* _EXTRACTED DATA_:
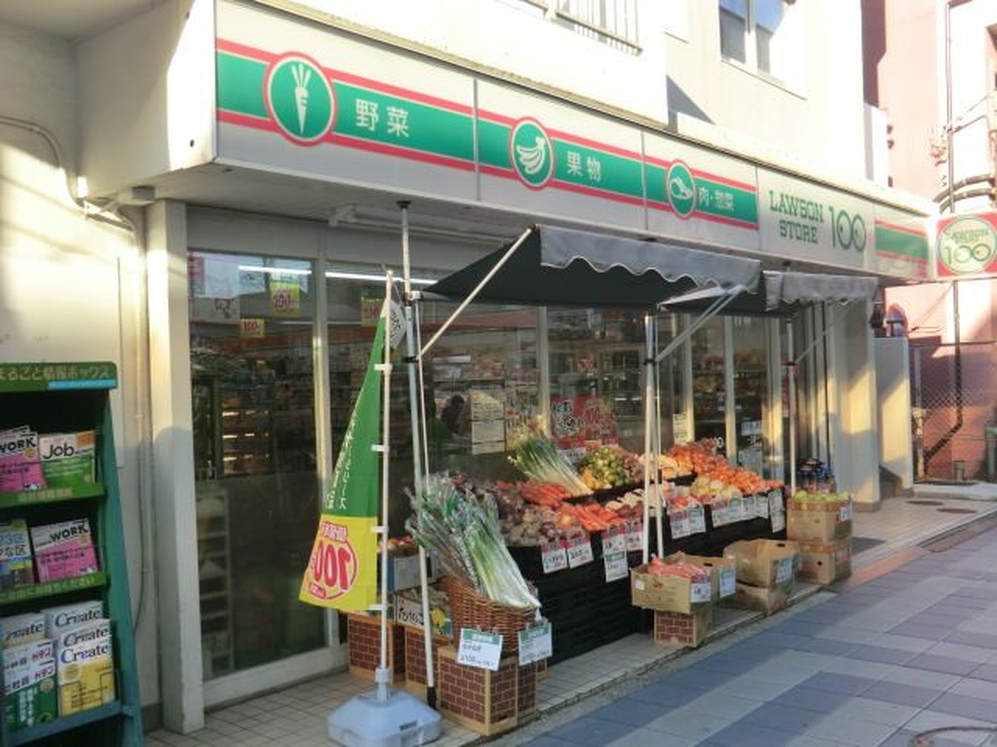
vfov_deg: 41.8
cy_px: 374
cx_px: 498
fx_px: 979
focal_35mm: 34
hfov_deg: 54.0
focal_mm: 6.1
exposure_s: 1/160
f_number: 3.6
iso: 80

* _YOUR OBJECTIVE_:
Please write out every entry exactly, but skip the pictures.

* _RESPONSE TO THE TASK_:
vfov_deg: 41.8
cy_px: 374
cx_px: 498
fx_px: 979
focal_35mm: 34
hfov_deg: 54.0
focal_mm: 6.1
exposure_s: 1/160
f_number: 3.6
iso: 80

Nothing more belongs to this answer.